→ PROBLEM REQUIREMENTS:
Scan the data below and work out how many of its lines contain the word "source". Give only that number.

=== Begin Enclosure ===

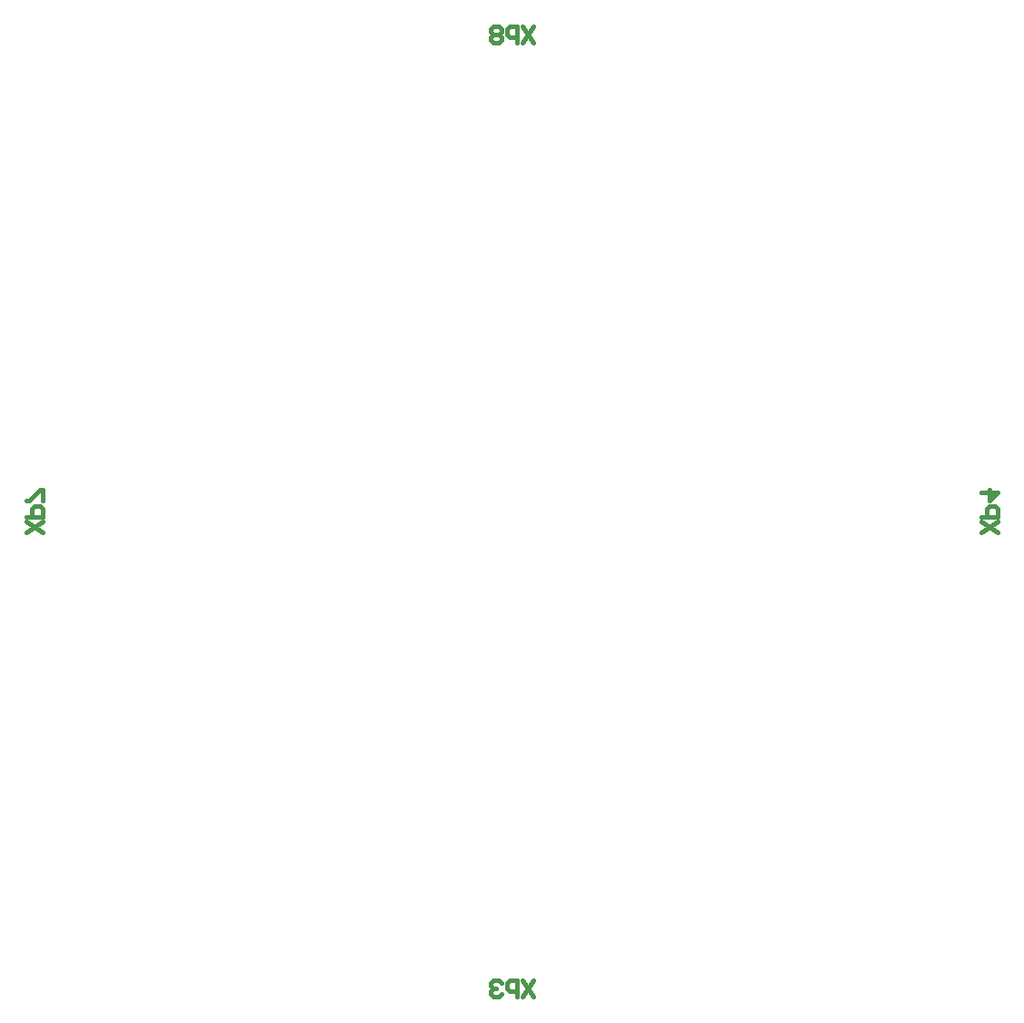
<source format=gbo>
G04*
G04 #@! TF.GenerationSoftware,Altium Limited,Altium Designer,21.0.9 (235)*
G04*
G04 Layer_Color=32896*
%FSLAX44Y44*%
%MOMM*%
G71*
G04*
G04 #@! TF.SameCoordinates,63E583B4-6D5A-4616-B716-78796777933C*
G04*
G04*
G04 #@! TF.FilePolarity,Positive*
G04*
G01*
G75*
%ADD18C,0.4000*%
D18*
X519938Y952001D02*
X509941Y937006D01*
Y952001D02*
X519938Y937006D01*
X504943D02*
Y952001D01*
X497445D01*
X494946Y949502D01*
Y944504D01*
X497445Y942004D01*
X504943D01*
X489948Y949502D02*
X487449Y952001D01*
X482450D01*
X479951Y949502D01*
Y947003D01*
X482450Y944504D01*
X479951Y942004D01*
Y939505D01*
X482450Y937006D01*
X487449D01*
X489948Y939505D01*
Y942004D01*
X487449Y944504D01*
X489948Y947003D01*
Y949502D01*
X487449Y944504D02*
X482450D01*
X519938Y62747D02*
X509941Y47752D01*
Y62747D02*
X519938Y47752D01*
X504943D02*
Y62747D01*
X497445D01*
X494946Y60248D01*
Y55250D01*
X497445Y52750D01*
X504943D01*
X489948Y60248D02*
X487449Y62747D01*
X482450D01*
X479951Y60248D01*
Y57749D01*
X482450Y55250D01*
X484949D01*
X482450D01*
X479951Y52750D01*
Y50251D01*
X482450Y47752D01*
X487449D01*
X489948Y50251D01*
X952509Y480060D02*
X937514Y490057D01*
X952509D02*
X937514Y480060D01*
Y495055D02*
X952509D01*
Y502553D01*
X950010Y505052D01*
X945012D01*
X942512Y502553D01*
Y495055D01*
X937514Y517548D02*
X952509D01*
X945012Y510050D01*
Y520047D01*
X62493Y480060D02*
X47498Y490057D01*
X62493D02*
X47498Y480060D01*
Y495055D02*
X62493D01*
Y502553D01*
X59994Y505052D01*
X54996D01*
X52496Y502553D01*
Y495055D01*
X62493Y510050D02*
Y520047D01*
X59994D01*
X49997Y510050D01*
X47498D01*
M02*

</source>
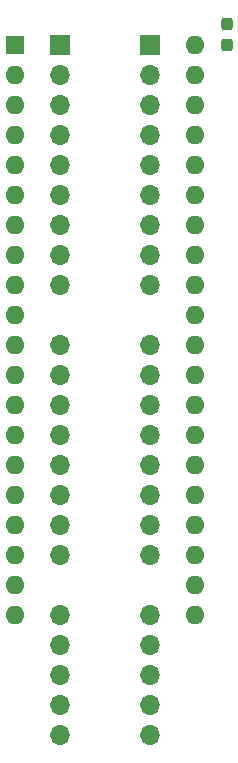
<source format=gbr>
G04 #@! TF.GenerationSoftware,KiCad,Pcbnew,9.0.6-9.0.6~ubuntu25.10.1*
G04 #@! TF.CreationDate,2025-12-24T22:54:59+09:00*
G04 #@! TF.ProjectId,bionic-p8086,62696f6e-6963-42d7-9038-3038362e6b69,1*
G04 #@! TF.SameCoordinates,Original*
G04 #@! TF.FileFunction,Soldermask,Bot*
G04 #@! TF.FilePolarity,Negative*
%FSLAX46Y46*%
G04 Gerber Fmt 4.6, Leading zero omitted, Abs format (unit mm)*
G04 Created by KiCad (PCBNEW 9.0.6-9.0.6~ubuntu25.10.1) date 2025-12-24 22:54:59*
%MOMM*%
%LPD*%
G01*
G04 APERTURE LIST*
G04 Aperture macros list*
%AMRoundRect*
0 Rectangle with rounded corners*
0 $1 Rounding radius*
0 $2 $3 $4 $5 $6 $7 $8 $9 X,Y pos of 4 corners*
0 Add a 4 corners polygon primitive as box body*
4,1,4,$2,$3,$4,$5,$6,$7,$8,$9,$2,$3,0*
0 Add four circle primitives for the rounded corners*
1,1,$1+$1,$2,$3*
1,1,$1+$1,$4,$5*
1,1,$1+$1,$6,$7*
1,1,$1+$1,$8,$9*
0 Add four rect primitives between the rounded corners*
20,1,$1+$1,$2,$3,$4,$5,0*
20,1,$1+$1,$4,$5,$6,$7,0*
20,1,$1+$1,$6,$7,$8,$9,0*
20,1,$1+$1,$8,$9,$2,$3,0*%
G04 Aperture macros list end*
%ADD10R,1.600000X1.600000*%
%ADD11O,1.600000X1.600000*%
%ADD12O,1.700000X1.700000*%
%ADD13R,1.700000X1.700000*%
%ADD14RoundRect,0.237500X0.237500X-0.300000X0.237500X0.300000X-0.237500X0.300000X-0.237500X-0.300000X0*%
G04 APERTURE END LIST*
D10*
X106080000Y-75080000D03*
D11*
X106080000Y-77620000D03*
X106080000Y-80160000D03*
X106080000Y-82700000D03*
X106080000Y-85240000D03*
X106080000Y-87780000D03*
X106080000Y-90320000D03*
X106080000Y-92860000D03*
X106080000Y-95400000D03*
X106080000Y-97940000D03*
X106080000Y-100480000D03*
X106080000Y-103020000D03*
X106080000Y-105560000D03*
X106080000Y-108100000D03*
X106080000Y-110640000D03*
X106080000Y-113180000D03*
X106080000Y-115720000D03*
X106080000Y-118260000D03*
X106080000Y-120800000D03*
X106080000Y-123340000D03*
X121320000Y-123340000D03*
X121320000Y-120800000D03*
X121320000Y-118260000D03*
X121320000Y-115720000D03*
X121320000Y-113180000D03*
X121320000Y-110640000D03*
X121320000Y-108100000D03*
X121320000Y-105560000D03*
X121320000Y-103020000D03*
X121320000Y-100480000D03*
X121320000Y-97940000D03*
X121320000Y-95400000D03*
X121320000Y-92860000D03*
X121320000Y-90320000D03*
X121320000Y-87780000D03*
X121320000Y-85240000D03*
X121320000Y-82700000D03*
X121320000Y-80160000D03*
X121320000Y-77620000D03*
X121320000Y-75080000D03*
D12*
X117510000Y-133500000D03*
X117510000Y-130960000D03*
X117510000Y-128420000D03*
X117510000Y-125880000D03*
X117510000Y-123340000D03*
X117510000Y-118260000D03*
X117510000Y-115720000D03*
X117510000Y-113180000D03*
X117510000Y-110640000D03*
X117510000Y-108100000D03*
X117510000Y-105560000D03*
X117510000Y-103020000D03*
X117510000Y-100480000D03*
X117510000Y-95400000D03*
X117510000Y-92860000D03*
X117510000Y-90320000D03*
X117510000Y-87780000D03*
X117510000Y-85240000D03*
X117510000Y-82700000D03*
X117510000Y-80160000D03*
X117510000Y-77620000D03*
D13*
X117510000Y-75080000D03*
D14*
X123987000Y-75080000D03*
X123987000Y-73355000D03*
D13*
X109890000Y-75080000D03*
D12*
X109890000Y-77620000D03*
X109890000Y-80160000D03*
X109890000Y-82700000D03*
X109890000Y-85240000D03*
X109890000Y-87780000D03*
X109890000Y-90320000D03*
X109890000Y-92860000D03*
X109890000Y-95400000D03*
X109890000Y-100480000D03*
X109890000Y-103020000D03*
X109890000Y-105560000D03*
X109890000Y-108100000D03*
X109890000Y-110640000D03*
X109890000Y-113180000D03*
X109890000Y-115720000D03*
X109890000Y-118260000D03*
X109890000Y-123340000D03*
X109890000Y-125880000D03*
X109890000Y-128420000D03*
X109890000Y-130960000D03*
X109890000Y-133500000D03*
M02*

</source>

=== End Enclosure ===

→ SOLUTION TO THIS EXERCISE:
4